Why, then, do not directly use EDA to generate the sample ? Because one can imagine that the problem shape is not well known, and that using a complex PDF is impossible (too expensive to compute, for example). Then, using a classical indirect metaheuristic (let say an evolutionary algorithm) should be preferable (computationnaly inexpensive) for the sample generation. If one know a good approximation to use for the distribution of the EDA (not too computationnaly expensive), one can imagine using the best part of the two worlds.

An example could be a problem with real variable : using an EDA with a multi-variate normal distribution is computationnaly expensive (due to the estimation of the co-variance, mainly), and using a mixture of gaussian kernels makes difficult to have an a priori on the problem. Thus, why not using a indirect metaheuristic to handle the sample generation, and use a meta-model which parameters are estimated from the previous sample, according to a chosen distribution ?

One more hybridization to try...

mardi 1 août 2006

About this blog

This blog is an attempt to publish thoughts about metaheuristics and to share them with others. Indeed, blogs are fun, blogs are popular, ok... but most of all, blogs can be very usefull for researchers, that constently need to communicate, share ideas and informations.

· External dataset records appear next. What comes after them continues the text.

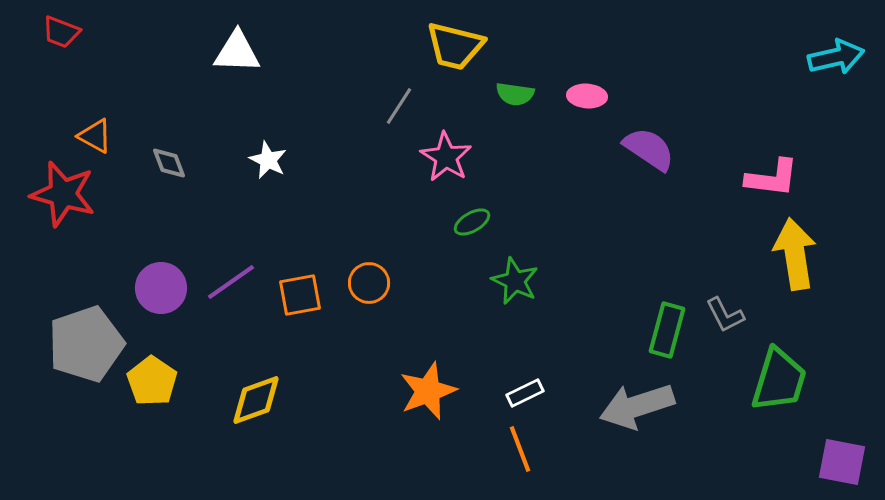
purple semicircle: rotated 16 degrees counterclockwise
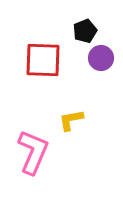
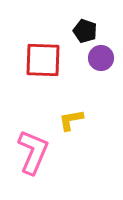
black pentagon: rotated 30 degrees counterclockwise
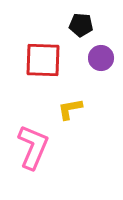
black pentagon: moved 4 px left, 6 px up; rotated 15 degrees counterclockwise
yellow L-shape: moved 1 px left, 11 px up
pink L-shape: moved 5 px up
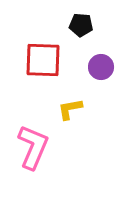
purple circle: moved 9 px down
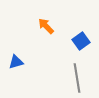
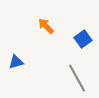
blue square: moved 2 px right, 2 px up
gray line: rotated 20 degrees counterclockwise
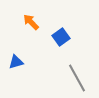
orange arrow: moved 15 px left, 4 px up
blue square: moved 22 px left, 2 px up
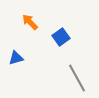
orange arrow: moved 1 px left
blue triangle: moved 4 px up
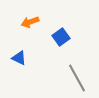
orange arrow: rotated 66 degrees counterclockwise
blue triangle: moved 3 px right; rotated 42 degrees clockwise
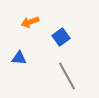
blue triangle: rotated 21 degrees counterclockwise
gray line: moved 10 px left, 2 px up
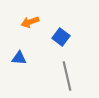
blue square: rotated 18 degrees counterclockwise
gray line: rotated 16 degrees clockwise
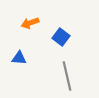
orange arrow: moved 1 px down
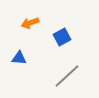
blue square: moved 1 px right; rotated 24 degrees clockwise
gray line: rotated 60 degrees clockwise
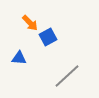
orange arrow: rotated 114 degrees counterclockwise
blue square: moved 14 px left
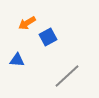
orange arrow: moved 3 px left; rotated 102 degrees clockwise
blue triangle: moved 2 px left, 2 px down
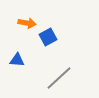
orange arrow: rotated 138 degrees counterclockwise
gray line: moved 8 px left, 2 px down
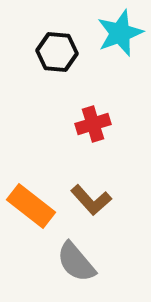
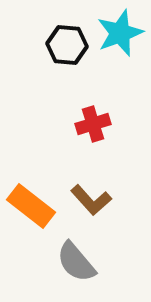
black hexagon: moved 10 px right, 7 px up
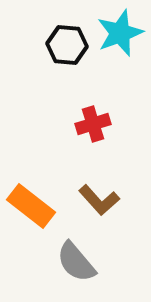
brown L-shape: moved 8 px right
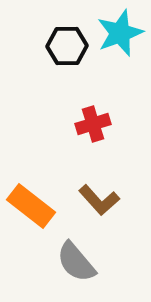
black hexagon: moved 1 px down; rotated 6 degrees counterclockwise
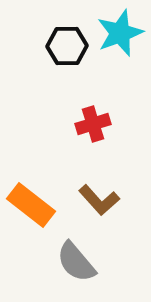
orange rectangle: moved 1 px up
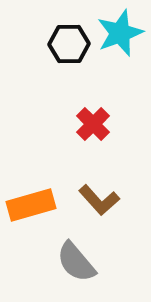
black hexagon: moved 2 px right, 2 px up
red cross: rotated 28 degrees counterclockwise
orange rectangle: rotated 54 degrees counterclockwise
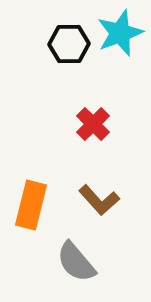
orange rectangle: rotated 60 degrees counterclockwise
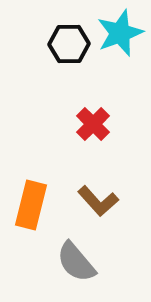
brown L-shape: moved 1 px left, 1 px down
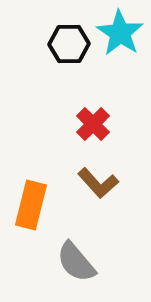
cyan star: rotated 18 degrees counterclockwise
brown L-shape: moved 18 px up
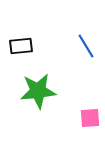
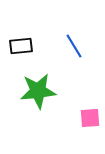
blue line: moved 12 px left
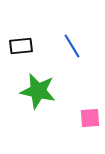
blue line: moved 2 px left
green star: rotated 18 degrees clockwise
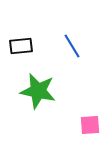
pink square: moved 7 px down
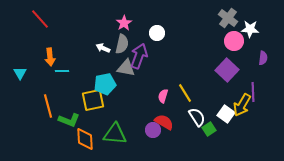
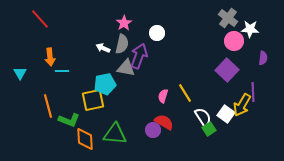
white semicircle: moved 6 px right
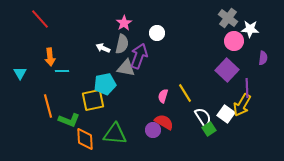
purple line: moved 6 px left, 4 px up
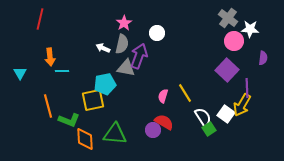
red line: rotated 55 degrees clockwise
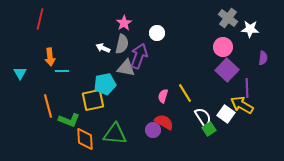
pink circle: moved 11 px left, 6 px down
yellow arrow: rotated 90 degrees clockwise
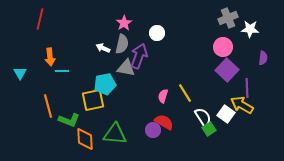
gray cross: rotated 30 degrees clockwise
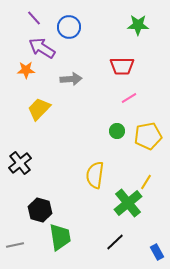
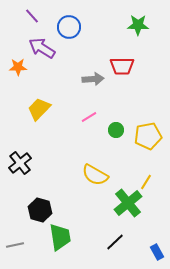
purple line: moved 2 px left, 2 px up
orange star: moved 8 px left, 3 px up
gray arrow: moved 22 px right
pink line: moved 40 px left, 19 px down
green circle: moved 1 px left, 1 px up
yellow semicircle: rotated 68 degrees counterclockwise
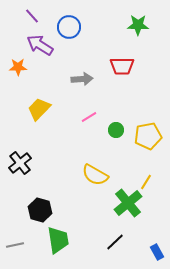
purple arrow: moved 2 px left, 3 px up
gray arrow: moved 11 px left
green trapezoid: moved 2 px left, 3 px down
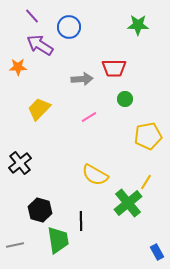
red trapezoid: moved 8 px left, 2 px down
green circle: moved 9 px right, 31 px up
black line: moved 34 px left, 21 px up; rotated 48 degrees counterclockwise
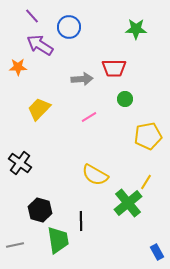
green star: moved 2 px left, 4 px down
black cross: rotated 15 degrees counterclockwise
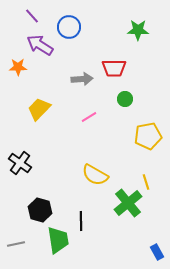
green star: moved 2 px right, 1 px down
yellow line: rotated 49 degrees counterclockwise
gray line: moved 1 px right, 1 px up
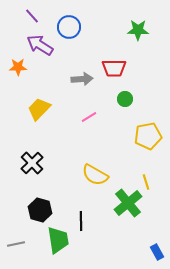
black cross: moved 12 px right; rotated 10 degrees clockwise
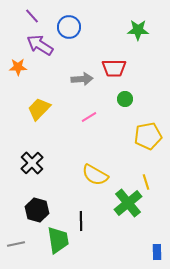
black hexagon: moved 3 px left
blue rectangle: rotated 28 degrees clockwise
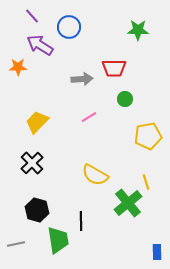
yellow trapezoid: moved 2 px left, 13 px down
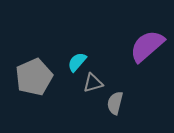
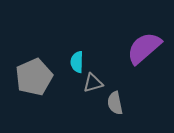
purple semicircle: moved 3 px left, 2 px down
cyan semicircle: rotated 40 degrees counterclockwise
gray semicircle: rotated 25 degrees counterclockwise
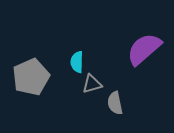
purple semicircle: moved 1 px down
gray pentagon: moved 3 px left
gray triangle: moved 1 px left, 1 px down
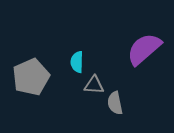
gray triangle: moved 2 px right, 1 px down; rotated 20 degrees clockwise
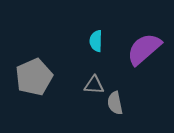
cyan semicircle: moved 19 px right, 21 px up
gray pentagon: moved 3 px right
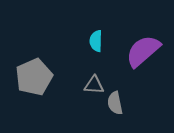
purple semicircle: moved 1 px left, 2 px down
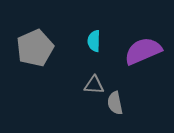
cyan semicircle: moved 2 px left
purple semicircle: rotated 18 degrees clockwise
gray pentagon: moved 1 px right, 29 px up
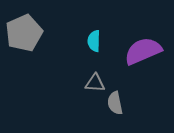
gray pentagon: moved 11 px left, 15 px up
gray triangle: moved 1 px right, 2 px up
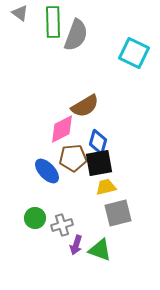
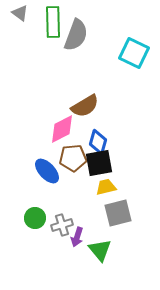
purple arrow: moved 1 px right, 8 px up
green triangle: rotated 30 degrees clockwise
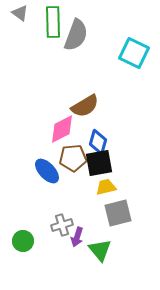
green circle: moved 12 px left, 23 px down
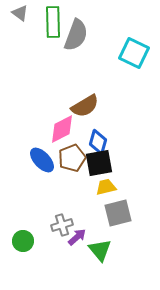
brown pentagon: moved 1 px left; rotated 16 degrees counterclockwise
blue ellipse: moved 5 px left, 11 px up
purple arrow: rotated 150 degrees counterclockwise
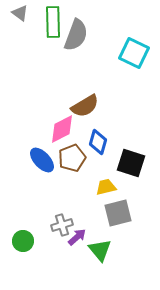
black square: moved 32 px right; rotated 28 degrees clockwise
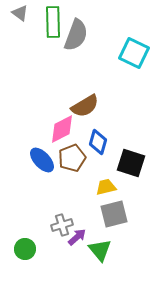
gray square: moved 4 px left, 1 px down
green circle: moved 2 px right, 8 px down
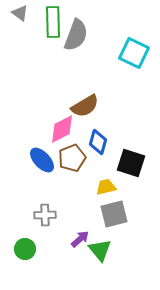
gray cross: moved 17 px left, 10 px up; rotated 15 degrees clockwise
purple arrow: moved 3 px right, 2 px down
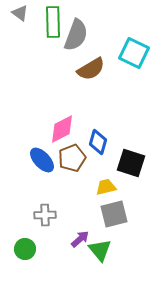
brown semicircle: moved 6 px right, 37 px up
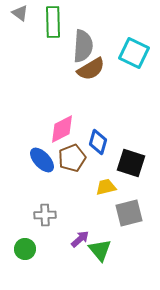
gray semicircle: moved 7 px right, 11 px down; rotated 16 degrees counterclockwise
gray square: moved 15 px right, 1 px up
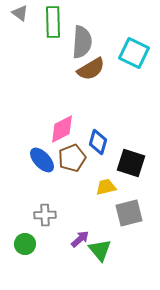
gray semicircle: moved 1 px left, 4 px up
green circle: moved 5 px up
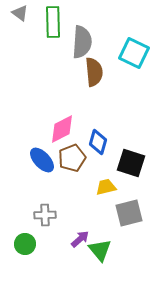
brown semicircle: moved 3 px right, 3 px down; rotated 64 degrees counterclockwise
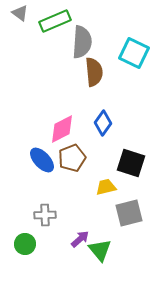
green rectangle: moved 2 px right, 1 px up; rotated 68 degrees clockwise
blue diamond: moved 5 px right, 19 px up; rotated 20 degrees clockwise
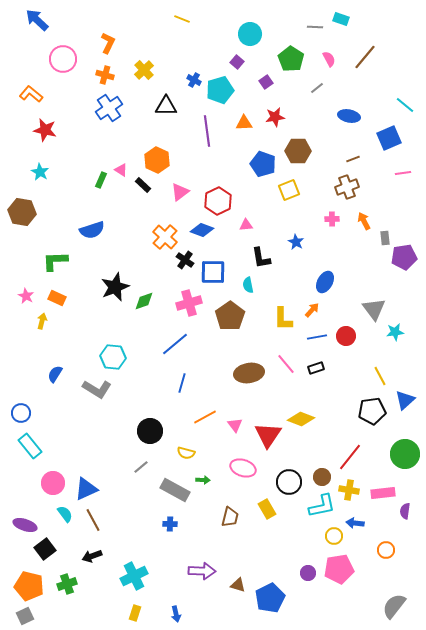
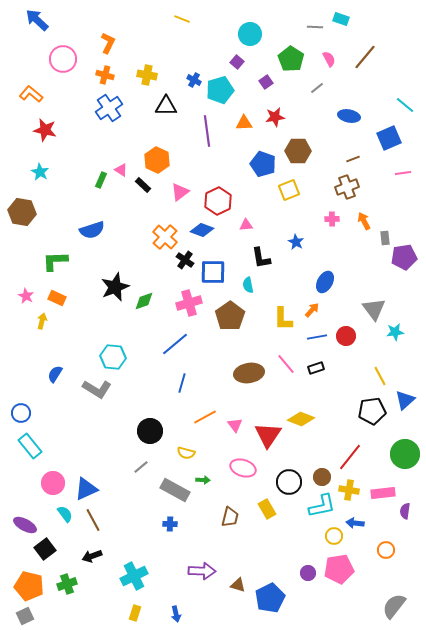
yellow cross at (144, 70): moved 3 px right, 5 px down; rotated 36 degrees counterclockwise
purple ellipse at (25, 525): rotated 10 degrees clockwise
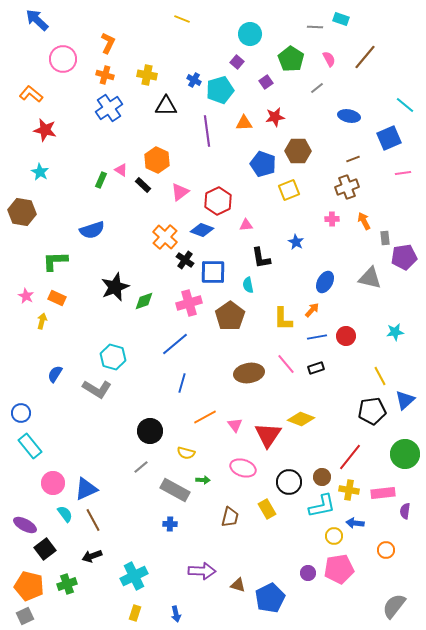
gray triangle at (374, 309): moved 4 px left, 31 px up; rotated 40 degrees counterclockwise
cyan hexagon at (113, 357): rotated 10 degrees clockwise
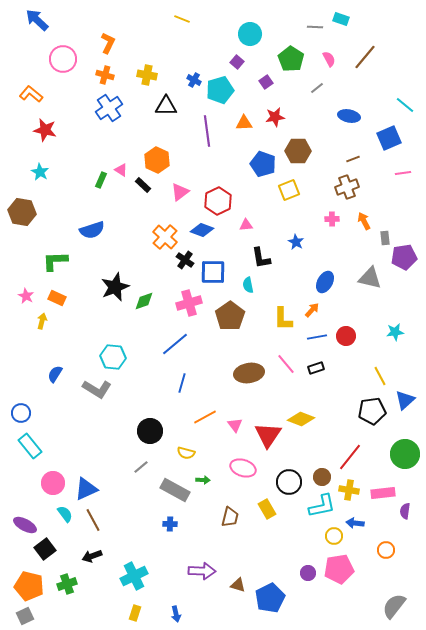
cyan hexagon at (113, 357): rotated 10 degrees counterclockwise
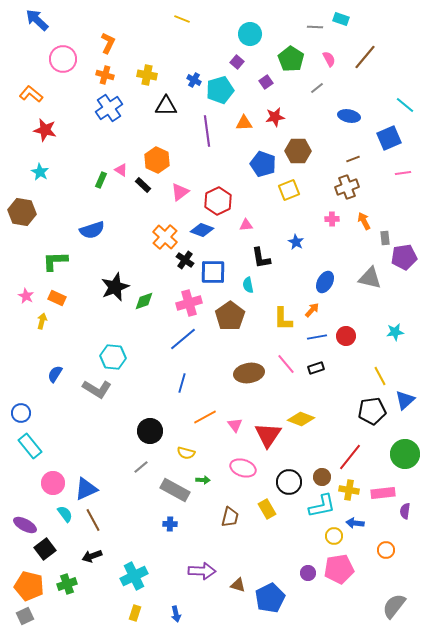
blue line at (175, 344): moved 8 px right, 5 px up
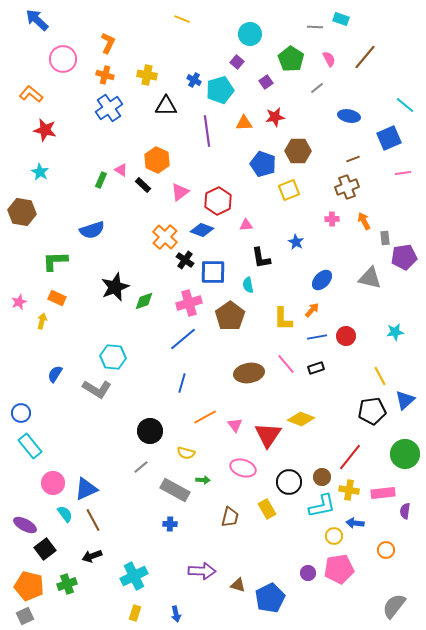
blue ellipse at (325, 282): moved 3 px left, 2 px up; rotated 15 degrees clockwise
pink star at (26, 296): moved 7 px left, 6 px down; rotated 21 degrees clockwise
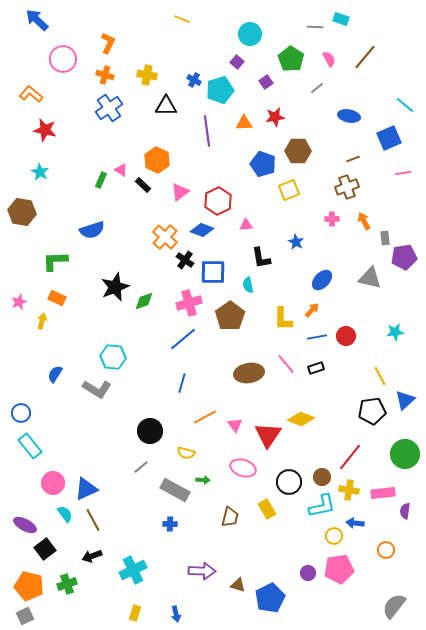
cyan cross at (134, 576): moved 1 px left, 6 px up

Metaheuristics are (well, that's one definition among others, but in my opinion the better one) iterative (stochastic) algorithms for "hard" optimization. Well known metaheuristics are the so-called "genetic algorithms" (lets call them evolutionary ones), but these are not the only class: dont forget simulated annealing, tabu search, ant colony algorithms, estimation of distribution, etc.

This blog will try to focuse on the theory, the design, the understanding, the application, the implementation and the use of metaheuristics. I hope this blog will be profitable to other peoples (researchers as well as users), and will be a place to share thoughts.

Welcome aboard, and lets sleep with metaheuristics.